ワーグナーが「第一級の風景画家」と言ったように、メンデルスゾーンは情景描写や標題音楽の作曲において才能を発揮している。
この“言葉のない歌曲”、「無言歌」、という形でメンデルスゾーンは心象風景や感情描写までも、表現した。歌曲風の旋律をもった器楽曲であるため、旋律線をはっきりと浮き立たせ、抒情的に演奏することが重要だろう。
メンデルスゾーンが活躍したこの時期、ブルジョアジーの家庭を中心に、ピアノが教養として普及した。そのため、家庭で気楽に弾ける作品が多く作られたが、この《無言歌集》もその一つである。
《無言歌集》は各6曲ずつの計8集からなり、生前に出版されたのは、第6集までである。第7集は、1851年、第8集は1867年に出版された。1832年、第1集を出版したときには、メンデルスゾーンは、《ピアノのためのメロディー》と記しており、《無言歌集》の名称をもつようになったのは1835年に第2集を出版してからのことであった。
標題をもっているものが多いが、作曲者自身によってつけられたものはわずかである。実際、メンデルスゾーンは標題をつけることによって、音楽的な想像力が限定されることを嫌っていたようだ。
第5巻
《無言歌集》第5巻は、友人シューマンの妻であり、女流ピアニストでもあるクララ・シューマンに献呈されている。音楽内容も充実したものとなっている。
1.ト長調「5月のそよ風」 / op.62-1 (1844)
伴奏の音形において、2拍目が同じ2音間の反復でできている。
2.変ロ長調「出発」 / op.62-2 (1843)
3.ホ短調「葬送行進曲」 / op.62-3 (1843)
ヨーロッパ伝統の葬送のリズムによりはじまる。行進は荘厳に、重々しい様子で進み、しだいに遠ざかっていく。

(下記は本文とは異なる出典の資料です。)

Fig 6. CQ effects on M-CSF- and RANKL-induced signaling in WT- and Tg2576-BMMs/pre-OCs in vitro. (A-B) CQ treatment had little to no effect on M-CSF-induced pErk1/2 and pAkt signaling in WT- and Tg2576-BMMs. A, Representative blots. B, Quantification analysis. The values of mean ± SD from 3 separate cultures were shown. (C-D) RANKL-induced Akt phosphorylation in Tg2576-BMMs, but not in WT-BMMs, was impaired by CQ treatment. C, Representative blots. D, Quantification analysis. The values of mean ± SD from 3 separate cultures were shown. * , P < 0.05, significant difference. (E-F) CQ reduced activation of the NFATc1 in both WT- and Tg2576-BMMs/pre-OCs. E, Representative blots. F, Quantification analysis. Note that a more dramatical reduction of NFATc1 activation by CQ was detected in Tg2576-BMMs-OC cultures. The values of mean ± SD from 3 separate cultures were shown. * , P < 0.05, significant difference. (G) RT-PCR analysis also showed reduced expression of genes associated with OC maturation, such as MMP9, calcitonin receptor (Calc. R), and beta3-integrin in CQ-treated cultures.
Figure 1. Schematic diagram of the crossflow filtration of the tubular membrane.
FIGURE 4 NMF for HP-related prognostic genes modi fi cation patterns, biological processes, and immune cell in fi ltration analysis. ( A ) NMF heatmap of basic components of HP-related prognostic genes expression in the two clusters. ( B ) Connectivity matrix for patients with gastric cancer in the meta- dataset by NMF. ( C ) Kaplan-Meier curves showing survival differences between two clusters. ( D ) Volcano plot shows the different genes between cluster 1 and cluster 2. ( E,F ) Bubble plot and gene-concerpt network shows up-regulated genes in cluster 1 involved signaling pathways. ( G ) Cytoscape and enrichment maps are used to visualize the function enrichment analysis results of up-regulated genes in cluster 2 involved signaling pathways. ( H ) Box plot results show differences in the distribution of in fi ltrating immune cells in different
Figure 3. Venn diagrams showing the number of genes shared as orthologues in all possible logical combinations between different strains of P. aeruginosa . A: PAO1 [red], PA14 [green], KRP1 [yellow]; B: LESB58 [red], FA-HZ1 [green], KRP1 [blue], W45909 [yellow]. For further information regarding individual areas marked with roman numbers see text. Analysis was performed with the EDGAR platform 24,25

4.ト長調「朝の歌」 / op.62-4 (1844)
5.イ短調「ヴェネツィアの舟歌 第3」 / op.62-5 (1844)
6.イ長調「春の歌」 / op.62-6 (1842)
「春の歌」として最も広く親しまれている。ピアノ用のみならず、ヴァイオリンや、その他の独奏曲にも多く編曲されている。小さな音符で示された音形を、いかにうまく旋律にそわせていくことができるかが問われる。繊細な技巧と感性を要求する。